In reality Texas conservatives are a bunch of gutless mass consumers who are politically blind and nationalistically gullible; they allow their children to be duped by the lies about our global "expansionism" and white Christian superiority; they are OK with being obese and unhealthy (even proud to be so); and they are fine with corporations poisoning their families in our food and water and keeping them drugged up under the guise of free markets, beer and barbeque.
Let's just admit it. Texas conservatives are some of the stupidest people in the developed world (only to be outdone - maybe - by the other redneck Confederate states.
Ok, maybe I'm a little overboard with my disgust. Maybe two in ten Texas conservatives are not as described above. And yes, they are generally very nice people. But nice doesn't make mentally healthy.
I would love to be proven wrong about the Goober State.
A more apt headline for this story should say: A Day at Jurassic Park
Yet another reason to vote for Rebecca Bell-Metereau for SBOE!
What a shock, the liberal camp on this blog tearing up all conservatives for a couple of religious nut cases pushing their ideas off on the rest of us. Please focus your ire on the guilty parties. Most Conservatives are not stupid narrow-minded fools and many are not even Christians. Frankly, I have found liberals to be a very prejudiced bunch. Lighten up. Did anyone really think Perry would cross the RR bunch in and election year? I may be voting for a Democrat Governor for the first time in decades.

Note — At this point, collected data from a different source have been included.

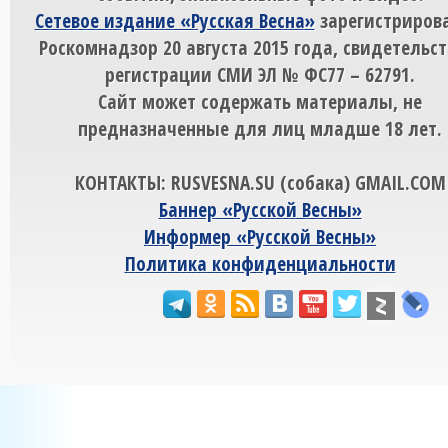
Сетевое издание «Русская Весна»
зарегистрирова
Роскомнадзор 20 августа 2015 года, свидетельст
регистрации СМИ ЭЛ № ФС77 – 62791.
Сайт может содержать материалы, не
предназначенные для лиц младше 18 лет.
КОНТАКТЫ: RUSVESNA.SU (собака) GMAIL.COM
Баннер «Русской Весны»
Информер «Русской Весны»
Политика конфиденциальности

Conservative Atheist is correct. Maybe only 6 out of 10 Texas conservatives are really stupid. But the SBOE is made up of at least eight right wing religious nutcases.
Yet all of us are to blame for what has happened. We sit back and live complacent and then act indignant when we see the SBOE implement this farce.

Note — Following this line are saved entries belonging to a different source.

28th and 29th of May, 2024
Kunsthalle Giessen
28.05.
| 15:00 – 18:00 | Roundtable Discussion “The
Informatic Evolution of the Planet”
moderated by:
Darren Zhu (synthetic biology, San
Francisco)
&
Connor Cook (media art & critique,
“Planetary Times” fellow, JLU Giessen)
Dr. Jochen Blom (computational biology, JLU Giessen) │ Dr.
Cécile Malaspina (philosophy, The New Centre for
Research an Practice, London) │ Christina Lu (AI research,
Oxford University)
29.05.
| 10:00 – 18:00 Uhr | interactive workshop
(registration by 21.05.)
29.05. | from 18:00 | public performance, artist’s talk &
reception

But it is good to know that America was NEVER imperialists - that we were only looking out for the well being of the ignorant central and latin Americans the dozens of times we invaded their countries or helped to overthrow their democratically elected leaders.
And of course goverment is inherently bad, especially when it is controlled and corrupted by the corporations. Oh, wait. Is that good? Or bad? If the corporate sector runs our government, isn't that good for the free markets? Jeez, it's so confusing.
I clearly was mislead for 40 years by the biased east coast liberal elitist communist educators.
I completely agree with Conservative Atheist. I am a true blue Dem but, contrary to the SBOE many GOPers aren't crazy religious revisionists. It's a shame that they are the ones in control of the GOP Party in Texas now. We'd all be better off with the more mainstream leaders of the GOP getting back in power.
I'm not so sure that either Conservative Atheist or Anonymous are right I've met quite a few conservatives lately at health care reform demonstrations and they generally seem pretty far over the edge but religiously and intellectually. My neighbors home school their three girls so aren't exposed to a secular education but now the girls are at least one to two years behind the other kids their own age. I just haven't seen too many reasonable conservatives of late. I'd be thrilled to meet an Eisenhower or Teddy Roosevelt Republican.
Conservatives stupid? Psychiatrists describe an abnormality called "projection," in which "a person's own attributes, thoughts, and emotions,... are then ascribed to the outside world, such as to the weather, the government, a tool, or to other people."
It is always easier to respond to good arguments with sneers, name-calling, and innuendo, rather than with facts, evidence, persuasion, and logic. I am not competely familiar with the controversy over the Texas school curriculum, but I do know that the brilliant leftists wanted to put Oprah Winfrey in, and leave Isaac Newton out. Now that's some (stupid) change you can believe in!
As a conservative from Texas, I would be glad to compete with any of these commentators to see who is really stupid, for example by means of a test of general knowledge, comparison of academic records and achievements, an IQ test, a test of historical or economic literacy, or the like.